As I sit here buried in study guides and to do lists of things that were supposed to be done roughly around the first week of August..sorry Mom & Dad..I can’t help but think about how underserving I am to have the opportunity to share how perfect my Heavenly Father is not only in this blog, but also all over the world.

For those of you who know me pretty well, you could probably back me up when I say that sitting around or being still just isn’t my thing. For a chick that has been told that ADHD is a real life thing, sitting still has always and will always be associated with timeout. 

What you might not know is that sitting around became my Christian faith. I became still. It wasn’t like, “Be still, and know I am God”… it was more like, “Hey God, It’s me! Thanks for all you’ve done. Jesus was awesome on the cross. Btw, will you let him know he’s the GOAT for taking away the sins of the world? But I got my life from here. TTYL. Oh, thanks again!”

Another thing you might not know is that I attempted to create a blog a little over a year ago. Shocking, I know. It was one of those in the moment decisions. I planned to blog about my spiritual journey. I refused to tell anyone I had created it. I went to the extent to set all the settings to private. If there is one thing I learned, writing definitely weighs in more under my weakness category than it does my strength. Today, I stumbled across a blog I had written a year ago during finals about Finding Reason in my life. At the time, I remember struggling with having the faith that God has a plan for me greater than anything I could fathom, and it was definitely worth pursuing. However, my curiosity for God’s will in my life stopped about five minutes after I wrote that post.
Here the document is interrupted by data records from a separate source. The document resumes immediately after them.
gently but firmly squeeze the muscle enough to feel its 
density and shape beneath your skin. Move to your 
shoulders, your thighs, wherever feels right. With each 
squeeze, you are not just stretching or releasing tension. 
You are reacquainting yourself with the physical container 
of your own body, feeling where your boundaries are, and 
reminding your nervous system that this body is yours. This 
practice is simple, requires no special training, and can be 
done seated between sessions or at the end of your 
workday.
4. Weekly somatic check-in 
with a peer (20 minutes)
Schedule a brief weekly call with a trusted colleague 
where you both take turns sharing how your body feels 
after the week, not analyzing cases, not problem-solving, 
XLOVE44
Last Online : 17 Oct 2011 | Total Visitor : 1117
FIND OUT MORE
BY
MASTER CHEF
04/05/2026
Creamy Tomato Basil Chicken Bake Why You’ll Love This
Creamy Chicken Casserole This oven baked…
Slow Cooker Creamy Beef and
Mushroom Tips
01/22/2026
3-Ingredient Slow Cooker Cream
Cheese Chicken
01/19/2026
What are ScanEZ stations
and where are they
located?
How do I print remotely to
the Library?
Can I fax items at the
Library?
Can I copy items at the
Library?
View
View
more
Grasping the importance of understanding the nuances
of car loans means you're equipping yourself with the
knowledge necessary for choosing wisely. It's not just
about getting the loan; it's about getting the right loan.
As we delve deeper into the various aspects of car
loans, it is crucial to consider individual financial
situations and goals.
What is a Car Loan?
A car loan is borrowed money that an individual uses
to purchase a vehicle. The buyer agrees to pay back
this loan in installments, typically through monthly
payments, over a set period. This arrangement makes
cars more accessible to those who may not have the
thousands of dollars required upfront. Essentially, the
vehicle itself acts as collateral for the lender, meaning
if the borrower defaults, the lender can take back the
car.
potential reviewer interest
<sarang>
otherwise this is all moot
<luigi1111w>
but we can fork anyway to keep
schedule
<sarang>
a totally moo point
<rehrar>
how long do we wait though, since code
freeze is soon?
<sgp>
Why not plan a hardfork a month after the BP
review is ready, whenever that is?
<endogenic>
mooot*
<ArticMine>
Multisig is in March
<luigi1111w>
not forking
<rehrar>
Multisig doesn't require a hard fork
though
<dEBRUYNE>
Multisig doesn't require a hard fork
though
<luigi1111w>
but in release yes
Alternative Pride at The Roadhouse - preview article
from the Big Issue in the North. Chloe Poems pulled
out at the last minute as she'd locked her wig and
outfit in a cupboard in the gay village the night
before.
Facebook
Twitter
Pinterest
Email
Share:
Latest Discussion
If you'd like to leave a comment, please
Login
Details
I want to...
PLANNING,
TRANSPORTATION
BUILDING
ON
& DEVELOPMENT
I became comfortable with being identified as a Christian, but denying myself and taking up his cross daily was not my identity. I became more concerned with what I had planned for my life rather than offering myself completely to His plan. I claimed to desire to know, but didn’t pursue.

When I think about this now, I can’t help but to compare myself to a child drawing all over paper with her crayons. Being the storyteller I am, I imagined myself coloring away dreaming about what I wanted my life to be. Then, in walks God. I imagined him sitting down and just asking, “Whatcha coloring?” to which I would eagerly respond, “Oh ya know, my future life.” I imagined me pointing at all the different doodles on my paper explaining, “this is me as a nurse taking care of all these people and this one is my family. My daughter’s name is Carter. Isn’t she so cute?” He would respond, “This is all so beautiful!” just like any father tells their child about their abstract drawings. But in reality, the truth hit, “the future you are planning isn’t what I have planned for you.”
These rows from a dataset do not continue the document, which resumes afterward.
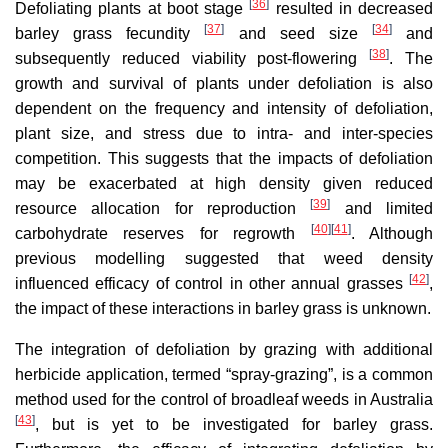
[
36
]
Defoliating plants at boot stage
resulted in decreased
[
37
]
[
34
]
barley grass fecundity
and seed size
and
[
38
]
subsequently reduced viability post-flowering
. The
growth and survival of plants under defoliation is also
dependent on the frequency and intensity of defoliation,
plant size, and stress due to intra- and inter-species
competition. This suggests that the impacts of defoliation
may be exacerbated at high density given reduced
[
39
]
resource allocation for reproduction
and limited
[
40
]
[
41
]
carbohydrate reserves for regrowth
. Although
previous modelling suggested that weed density
[
42
]
influenced efficacy of control in other annual grasses
,
the impact of these interactions in barley grass is unknown.
The integration of defoliation by grazing with additional
herbicide application, termed “spray-grazing”, is a common
method used for the control of broadleaf weeds in Australia
[
43
]
, but is yet to be investigated for barley grass.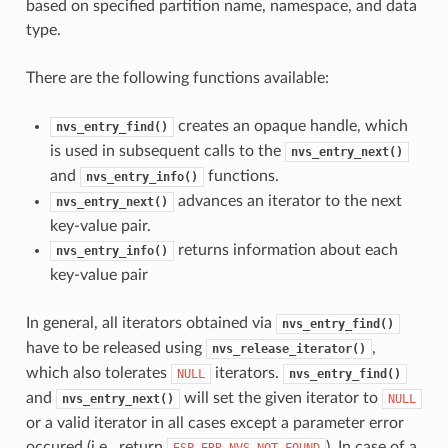
based on specified partition name, namespace, and data
type.
There are the following functions available:
creates an opaque handle, which
nvs_entry_find()
is used in subsequent calls to the
nvs_entry_next()
and
functions.
nvs_entry_info()
advances an iterator to the next
nvs_entry_next()
key-value pair.
returns information about each
nvs_entry_info()
key-value pair
In general, all iterators obtained via
nvs_entry_find()
have to be released using
,
nvs_release_iterator()
which also tolerates
iterators.
NULL
nvs_entry_find()
and
will set the given iterator to
nvs_entry_next()
NULL
or a valid iterator in all cases except a parameter error
occured (i.e., return
). In case of a
ESP_ERR_NVS_NOT_FOUND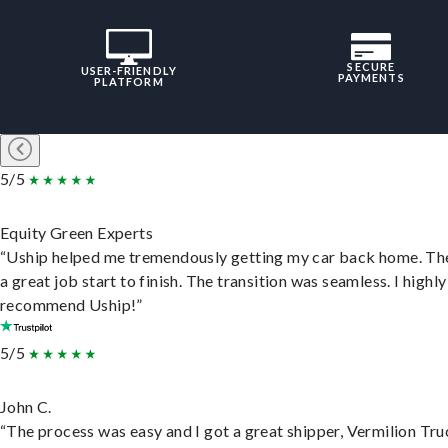
SECURE
USER-FRIENDLY
PAYMENTS
PLATFORM
5/5
Equity Green Experts
“Uship helped me tremendously getting my car back home. Th
a great job start to finish. The transition was seamless. I highly
recommend Uship!”
5/5
John C.
“The process was easy and I got a great shipper, Vermilion Tru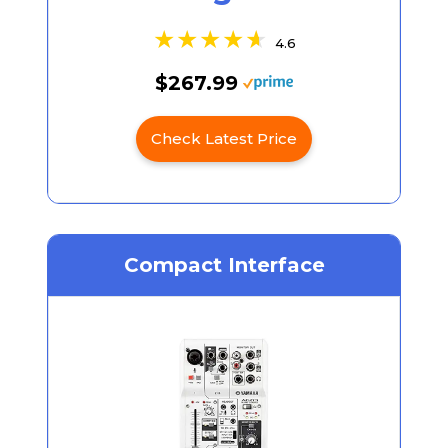
4.6
$267.99
Check Latest Price
Compact Interface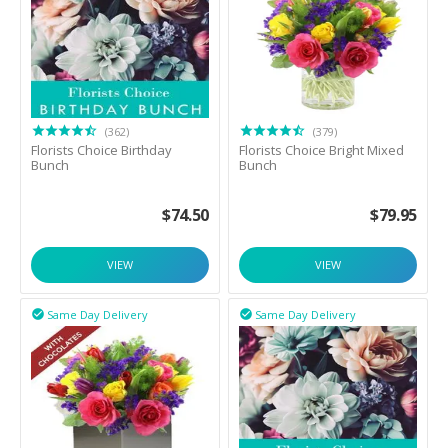
(362)
(379)
Florists Choice Birthday
Florists Choice Bright Mixed
Bunch
Bunch
$
74.50
$
79.95
VIEW
VIEW
Same Day Delivery
Same Day Delivery

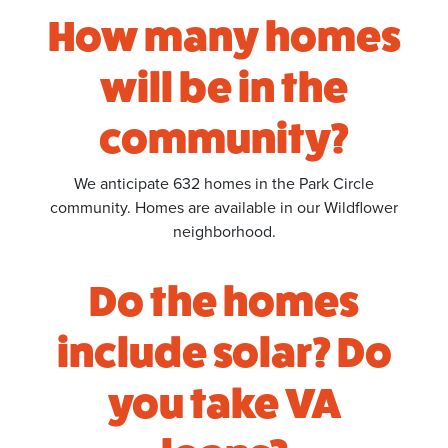
How many homes
will be in the
community?
We anticipate 632 homes in the Park Circle
community. Homes are available in our Wildflower
neighborhood.
Do the homes
include solar? Do
you take VA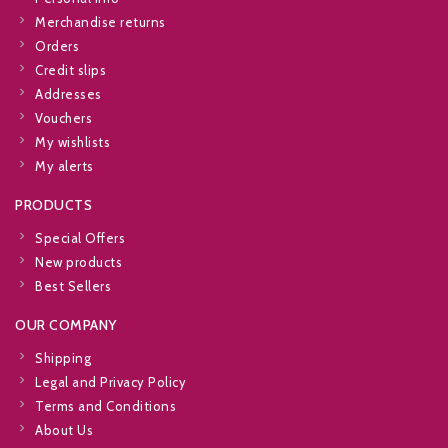
Merchandise returns
Orders
Credit slips
Addresses
Vouchers
My wishlists
My alerts
PRODUCTS
Special Offers
New products
Best Sellers
OUR COMPANY
Shipping
Legal and Privacy Policy
Terms and Conditions
About Us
Oh…cool. So all the things I planned aren’t THE plan?! Yeah, that was a hard pill to swallow. For those that are concerned, telling my parents I needed to drop out of nursing school went a lot smoother than expected. So, what is THE plan?

I’m actually still waiting for God to get back to me about that.

But I am here to tell you, he speaks. He speaks into my life at just the right times with just enough to keep me moving forward. We’ve talked and we are working on this thing we like to call “day-by-day trust.” It wasn’t until I fully understood that sitting around in my faith was significantly worse than sitting in timeout as a kid. Being able to stand and run freely in forgiveness was like a breath of fresh air. Getting up and chasing after the Lord wholeheartedly was a much needed recess for a complacent college student.

In my pursuit of God’s will for my life, I have found my heart lies within people. I have found my heart aches for those who would give anything for finals week to be their biggest worry. Most importantly, I have found my heart longs for a life of ministry.

So, here I am making a rather terrible attempt to share what God has done in my heart, and what life before the World Race has looked like for me. The Holy Spirit has provided me with incredible joy and peace about my journey to come. Giving of myself to the mission of Christ is immeasurably more satisfying than anything I could have drawn out on paper. So, God wins. Happily, I forfeit my attempt to brighten my own future. Take all the crayons in my box.